Videos, podcasts, and other audio-based content provide valuable information and entertainment. However, without proper accessibility measures, individuals who are deaf or hard of hearing may face barriers in accessing and understanding this content. This guide outlines the importance of making video and audio content accessible through captions and audio descriptions. It also highlights the broader audience that can benefit from these accessibility features.


Why should I think about Video & Audio?

  • Inclusion: Deaf and hard-of-hearing individuals can fully engage with multimedia content when captions accurately convey spoken dialogue and sound effects. Accessibility measures promote inclusivity and ensure equal access to information and entertainment.

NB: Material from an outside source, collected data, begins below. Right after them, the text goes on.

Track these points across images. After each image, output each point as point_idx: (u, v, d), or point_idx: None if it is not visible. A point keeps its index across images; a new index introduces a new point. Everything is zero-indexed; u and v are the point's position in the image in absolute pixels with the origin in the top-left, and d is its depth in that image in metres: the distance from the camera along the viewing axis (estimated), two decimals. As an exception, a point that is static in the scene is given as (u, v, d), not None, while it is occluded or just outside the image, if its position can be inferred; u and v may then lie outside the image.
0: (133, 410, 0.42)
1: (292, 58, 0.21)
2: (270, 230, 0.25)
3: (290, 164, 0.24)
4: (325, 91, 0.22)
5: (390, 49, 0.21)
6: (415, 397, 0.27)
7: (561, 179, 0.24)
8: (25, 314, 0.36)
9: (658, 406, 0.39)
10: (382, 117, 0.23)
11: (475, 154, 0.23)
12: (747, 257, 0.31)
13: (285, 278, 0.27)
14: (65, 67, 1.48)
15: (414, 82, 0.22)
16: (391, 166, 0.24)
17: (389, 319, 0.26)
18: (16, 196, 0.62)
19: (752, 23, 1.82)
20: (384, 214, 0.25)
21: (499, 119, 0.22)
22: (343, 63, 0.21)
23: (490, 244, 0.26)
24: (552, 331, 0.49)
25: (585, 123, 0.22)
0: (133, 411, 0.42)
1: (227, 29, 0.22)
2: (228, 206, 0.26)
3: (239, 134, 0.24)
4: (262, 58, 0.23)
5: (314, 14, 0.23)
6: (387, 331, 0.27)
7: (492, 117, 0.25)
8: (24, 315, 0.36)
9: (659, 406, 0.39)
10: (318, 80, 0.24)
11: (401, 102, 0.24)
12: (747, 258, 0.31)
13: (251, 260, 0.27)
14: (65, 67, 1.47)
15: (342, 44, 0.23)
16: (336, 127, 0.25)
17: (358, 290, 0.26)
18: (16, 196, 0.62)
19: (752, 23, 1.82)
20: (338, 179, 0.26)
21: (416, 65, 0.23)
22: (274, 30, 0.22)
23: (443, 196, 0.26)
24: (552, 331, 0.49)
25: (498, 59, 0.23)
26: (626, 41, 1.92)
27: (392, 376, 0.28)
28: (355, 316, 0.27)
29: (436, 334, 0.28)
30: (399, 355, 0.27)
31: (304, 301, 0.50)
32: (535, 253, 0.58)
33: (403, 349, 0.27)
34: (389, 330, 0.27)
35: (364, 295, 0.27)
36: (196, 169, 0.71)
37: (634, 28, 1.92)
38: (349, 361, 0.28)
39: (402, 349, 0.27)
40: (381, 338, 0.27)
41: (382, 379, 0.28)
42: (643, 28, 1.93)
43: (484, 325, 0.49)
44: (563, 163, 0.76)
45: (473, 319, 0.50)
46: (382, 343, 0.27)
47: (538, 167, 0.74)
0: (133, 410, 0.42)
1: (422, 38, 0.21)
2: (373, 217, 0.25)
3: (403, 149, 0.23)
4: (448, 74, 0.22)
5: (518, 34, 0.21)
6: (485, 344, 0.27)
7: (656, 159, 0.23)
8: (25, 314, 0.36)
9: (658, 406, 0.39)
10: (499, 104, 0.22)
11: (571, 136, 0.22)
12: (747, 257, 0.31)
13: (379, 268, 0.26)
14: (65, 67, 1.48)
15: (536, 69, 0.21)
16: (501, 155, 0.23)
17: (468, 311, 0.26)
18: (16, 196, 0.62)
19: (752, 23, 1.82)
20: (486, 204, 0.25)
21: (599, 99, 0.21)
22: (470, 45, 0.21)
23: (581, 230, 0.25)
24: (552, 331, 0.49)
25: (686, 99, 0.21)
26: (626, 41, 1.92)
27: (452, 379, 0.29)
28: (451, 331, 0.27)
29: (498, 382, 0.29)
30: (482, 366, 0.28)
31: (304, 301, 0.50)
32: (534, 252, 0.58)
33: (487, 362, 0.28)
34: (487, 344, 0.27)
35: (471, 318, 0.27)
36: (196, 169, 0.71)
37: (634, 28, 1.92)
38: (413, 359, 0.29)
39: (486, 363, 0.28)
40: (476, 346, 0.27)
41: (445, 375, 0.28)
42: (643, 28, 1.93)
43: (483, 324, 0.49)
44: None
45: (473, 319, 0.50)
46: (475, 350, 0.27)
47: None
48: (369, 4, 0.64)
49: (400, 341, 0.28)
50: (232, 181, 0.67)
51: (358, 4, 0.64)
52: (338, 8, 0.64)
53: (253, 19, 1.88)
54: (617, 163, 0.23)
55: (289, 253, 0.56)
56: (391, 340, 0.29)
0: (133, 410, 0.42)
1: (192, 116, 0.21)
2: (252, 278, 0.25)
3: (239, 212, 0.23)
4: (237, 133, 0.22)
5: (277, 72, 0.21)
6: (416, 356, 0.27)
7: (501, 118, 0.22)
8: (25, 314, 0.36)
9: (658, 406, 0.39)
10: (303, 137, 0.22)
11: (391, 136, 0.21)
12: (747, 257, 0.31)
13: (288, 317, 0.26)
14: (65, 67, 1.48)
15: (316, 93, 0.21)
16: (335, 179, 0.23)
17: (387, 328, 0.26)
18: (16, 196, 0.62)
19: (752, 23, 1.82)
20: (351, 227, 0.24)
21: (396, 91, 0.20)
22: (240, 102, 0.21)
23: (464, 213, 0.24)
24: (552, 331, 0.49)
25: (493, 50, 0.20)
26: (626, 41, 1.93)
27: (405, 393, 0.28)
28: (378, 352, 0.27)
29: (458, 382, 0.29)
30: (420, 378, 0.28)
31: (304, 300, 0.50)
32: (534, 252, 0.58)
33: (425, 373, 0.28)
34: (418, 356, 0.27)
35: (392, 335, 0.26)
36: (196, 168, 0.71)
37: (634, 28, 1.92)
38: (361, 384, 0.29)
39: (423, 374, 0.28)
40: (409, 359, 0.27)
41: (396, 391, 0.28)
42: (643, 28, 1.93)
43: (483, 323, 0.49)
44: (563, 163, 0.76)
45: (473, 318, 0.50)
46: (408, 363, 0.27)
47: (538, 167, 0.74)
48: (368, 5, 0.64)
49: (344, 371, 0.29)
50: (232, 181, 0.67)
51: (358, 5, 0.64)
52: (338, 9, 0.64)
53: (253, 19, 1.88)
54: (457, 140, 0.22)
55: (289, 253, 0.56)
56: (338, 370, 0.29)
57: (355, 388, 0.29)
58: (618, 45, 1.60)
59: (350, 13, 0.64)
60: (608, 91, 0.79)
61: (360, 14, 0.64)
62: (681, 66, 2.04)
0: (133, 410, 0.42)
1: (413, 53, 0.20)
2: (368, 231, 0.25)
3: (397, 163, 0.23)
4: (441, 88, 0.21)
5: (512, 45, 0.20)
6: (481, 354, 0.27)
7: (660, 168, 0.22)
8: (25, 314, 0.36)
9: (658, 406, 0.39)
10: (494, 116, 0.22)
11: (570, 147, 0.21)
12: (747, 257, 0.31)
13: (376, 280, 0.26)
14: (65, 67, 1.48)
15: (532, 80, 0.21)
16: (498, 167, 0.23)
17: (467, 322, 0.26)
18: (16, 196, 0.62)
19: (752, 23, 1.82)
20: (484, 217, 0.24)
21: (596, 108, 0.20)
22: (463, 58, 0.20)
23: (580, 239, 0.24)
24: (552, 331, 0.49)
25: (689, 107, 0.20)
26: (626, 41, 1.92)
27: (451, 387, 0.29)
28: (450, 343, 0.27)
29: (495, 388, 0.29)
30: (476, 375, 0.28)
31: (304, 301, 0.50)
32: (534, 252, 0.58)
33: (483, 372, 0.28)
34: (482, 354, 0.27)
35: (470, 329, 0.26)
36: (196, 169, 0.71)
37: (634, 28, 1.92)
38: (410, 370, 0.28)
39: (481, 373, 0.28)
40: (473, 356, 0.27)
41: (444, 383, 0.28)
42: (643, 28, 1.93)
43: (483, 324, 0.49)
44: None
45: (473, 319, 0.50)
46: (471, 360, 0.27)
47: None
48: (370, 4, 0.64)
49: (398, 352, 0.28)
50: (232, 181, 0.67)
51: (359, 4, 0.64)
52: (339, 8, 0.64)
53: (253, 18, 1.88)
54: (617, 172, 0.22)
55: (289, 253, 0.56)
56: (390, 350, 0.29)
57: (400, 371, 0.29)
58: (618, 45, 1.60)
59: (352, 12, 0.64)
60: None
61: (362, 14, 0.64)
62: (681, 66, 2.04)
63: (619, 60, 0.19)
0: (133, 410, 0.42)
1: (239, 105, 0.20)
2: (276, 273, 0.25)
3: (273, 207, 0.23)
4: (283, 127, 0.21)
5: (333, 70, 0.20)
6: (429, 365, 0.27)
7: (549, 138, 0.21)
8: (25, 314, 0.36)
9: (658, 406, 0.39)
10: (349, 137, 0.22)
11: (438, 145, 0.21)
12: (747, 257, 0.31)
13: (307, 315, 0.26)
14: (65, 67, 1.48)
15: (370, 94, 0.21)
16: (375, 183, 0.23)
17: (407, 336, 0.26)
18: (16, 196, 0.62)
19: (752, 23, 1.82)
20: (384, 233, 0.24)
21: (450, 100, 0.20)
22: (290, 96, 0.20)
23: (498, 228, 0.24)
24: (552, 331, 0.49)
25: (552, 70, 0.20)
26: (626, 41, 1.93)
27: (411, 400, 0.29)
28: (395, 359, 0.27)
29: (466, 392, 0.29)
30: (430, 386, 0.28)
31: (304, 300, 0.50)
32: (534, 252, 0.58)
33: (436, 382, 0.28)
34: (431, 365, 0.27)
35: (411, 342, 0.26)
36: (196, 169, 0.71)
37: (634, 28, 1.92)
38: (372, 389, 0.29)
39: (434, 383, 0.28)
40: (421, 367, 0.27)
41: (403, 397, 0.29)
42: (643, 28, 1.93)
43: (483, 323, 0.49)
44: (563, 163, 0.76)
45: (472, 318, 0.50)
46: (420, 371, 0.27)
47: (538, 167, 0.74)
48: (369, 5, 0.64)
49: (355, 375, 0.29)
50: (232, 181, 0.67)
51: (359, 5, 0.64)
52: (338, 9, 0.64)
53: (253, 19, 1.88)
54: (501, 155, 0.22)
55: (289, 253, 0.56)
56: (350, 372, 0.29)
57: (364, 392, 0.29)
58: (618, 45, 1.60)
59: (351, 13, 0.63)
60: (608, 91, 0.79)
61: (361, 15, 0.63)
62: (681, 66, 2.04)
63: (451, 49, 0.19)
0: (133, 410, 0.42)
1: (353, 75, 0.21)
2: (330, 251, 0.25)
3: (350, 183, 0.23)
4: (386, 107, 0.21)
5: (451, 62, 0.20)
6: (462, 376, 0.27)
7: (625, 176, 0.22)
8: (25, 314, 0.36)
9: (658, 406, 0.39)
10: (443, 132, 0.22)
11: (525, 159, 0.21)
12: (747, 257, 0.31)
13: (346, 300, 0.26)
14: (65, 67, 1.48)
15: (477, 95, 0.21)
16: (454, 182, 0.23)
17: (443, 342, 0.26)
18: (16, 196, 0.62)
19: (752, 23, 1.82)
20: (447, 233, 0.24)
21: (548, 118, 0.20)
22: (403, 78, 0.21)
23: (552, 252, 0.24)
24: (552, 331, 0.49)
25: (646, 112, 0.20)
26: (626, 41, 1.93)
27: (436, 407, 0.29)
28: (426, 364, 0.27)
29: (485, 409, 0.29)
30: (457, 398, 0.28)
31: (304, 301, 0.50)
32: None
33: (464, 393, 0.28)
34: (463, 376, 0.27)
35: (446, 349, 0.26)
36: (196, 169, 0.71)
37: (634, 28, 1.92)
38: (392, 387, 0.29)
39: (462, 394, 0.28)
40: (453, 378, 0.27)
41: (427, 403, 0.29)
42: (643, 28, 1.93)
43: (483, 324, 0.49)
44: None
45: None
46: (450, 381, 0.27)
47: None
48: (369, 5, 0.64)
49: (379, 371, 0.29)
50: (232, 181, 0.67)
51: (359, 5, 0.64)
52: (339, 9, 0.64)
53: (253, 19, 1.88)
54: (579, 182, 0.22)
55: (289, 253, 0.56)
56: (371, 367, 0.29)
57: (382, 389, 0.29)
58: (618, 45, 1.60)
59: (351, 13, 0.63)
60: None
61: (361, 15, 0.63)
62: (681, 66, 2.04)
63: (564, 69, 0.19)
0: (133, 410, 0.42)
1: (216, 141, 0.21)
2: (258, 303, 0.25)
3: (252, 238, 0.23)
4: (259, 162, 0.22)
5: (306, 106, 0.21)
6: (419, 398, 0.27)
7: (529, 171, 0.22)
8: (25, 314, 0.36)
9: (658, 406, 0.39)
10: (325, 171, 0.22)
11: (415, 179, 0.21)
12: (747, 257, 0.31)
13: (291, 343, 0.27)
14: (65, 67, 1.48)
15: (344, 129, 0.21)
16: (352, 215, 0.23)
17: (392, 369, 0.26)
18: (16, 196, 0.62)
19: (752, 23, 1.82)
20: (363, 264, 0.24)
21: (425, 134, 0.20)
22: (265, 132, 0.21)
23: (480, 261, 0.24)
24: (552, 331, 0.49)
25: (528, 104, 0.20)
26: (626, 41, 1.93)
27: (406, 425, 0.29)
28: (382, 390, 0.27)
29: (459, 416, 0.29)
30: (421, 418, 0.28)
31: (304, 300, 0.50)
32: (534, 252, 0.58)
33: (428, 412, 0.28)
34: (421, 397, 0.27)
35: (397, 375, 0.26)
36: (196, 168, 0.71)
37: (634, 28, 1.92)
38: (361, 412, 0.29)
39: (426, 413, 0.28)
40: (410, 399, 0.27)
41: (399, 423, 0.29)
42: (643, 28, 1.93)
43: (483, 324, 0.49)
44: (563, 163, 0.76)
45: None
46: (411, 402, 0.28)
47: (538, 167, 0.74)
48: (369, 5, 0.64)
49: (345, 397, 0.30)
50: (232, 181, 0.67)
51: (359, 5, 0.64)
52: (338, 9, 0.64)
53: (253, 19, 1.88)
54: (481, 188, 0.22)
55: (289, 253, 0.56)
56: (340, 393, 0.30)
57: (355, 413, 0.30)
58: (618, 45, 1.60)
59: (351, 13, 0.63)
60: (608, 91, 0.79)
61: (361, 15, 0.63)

  • Language Learning: Captions and transcripts benefit language learners or individuals not fluent in the audio content's language. They provide a written representation of the spoken words, aiding comprehension and learning.

  • Cognitive Accessibility: People with learning disabilities or cognitive impairments may process information more effectively through visual and written cues. Captions and transcripts offer alternative ways of accessing content, improving comprehension and engagement.

  • Quiet or Noisy Environments: Captions allow users to follow the video content even in quiet environments like libraries or noisy surroundings where audio is difficult to hear.

  • Visual Consumption: Individuals in visually consuming environments, such as crowded public spaces or work environments, can still benefit from the content through captions or transcripts.

  • Technical Issues or Accessibility Problems: Transcripts serve as an alternative when videos have technical issues or lack accessibility features. They ensure that information is still accessible to all users.


  • Ensure Adequate Captions: Review videos and ensure that captions accurately represent the spoken dialogue. Check for timing accuracy, speaker labels, and correct spelling. Edit auto-generated captions if needed.

  • Align Captions with Audio: Keep each block of caption text within two lines and display them on-screen for 1.5 to 6 seconds. Use short, easily readable lines with around 5 to 6 words per line. Break long lines into two shorter lines for readability.

  • Speaker Identification: Use speaker identifiers for conversations involving multiple speakers. If speakers' names are unknown, use general labels. Use angled brackets (>) for identified speakers and double-angled brackets (>>) when the speaker changes.

  • Sound and Music Descriptions: Include sound descriptions in brackets for non-speech sounds. When a song plays, caption the performer and song title if known. Caption lyrics verbatim and use objective words when describing music.


  • Paraphrasing or Censoring: Avoid paraphrasing or censoring the speaker's words in captions. Captions should accurately reflect the spoken content.

  • Neglecting Visual On-Screen Context: If a sound's source is visible on-screen, it doesn't need additional identification. Ensure captions provide descriptions for sound sources that are not visually present.

  • Add Captions: Review your videos and add captions either manually or using tools available on platforms like YouTube, Kaltura, or VoiceThread. Check and edit captions for accuracy, timing, and speaker identification.

  • Provide Audio Descriptions: Audio descriptions are narrated descriptions of key visual elements. Add audio descriptions to provide access to visual information for individuals with visual impairments.

  • Offer Transcripts: Create text versions of your audio content, including spoken dialogue, on-screen text, and descriptions of visual information. Make the transcripts available alongside the video or audio file.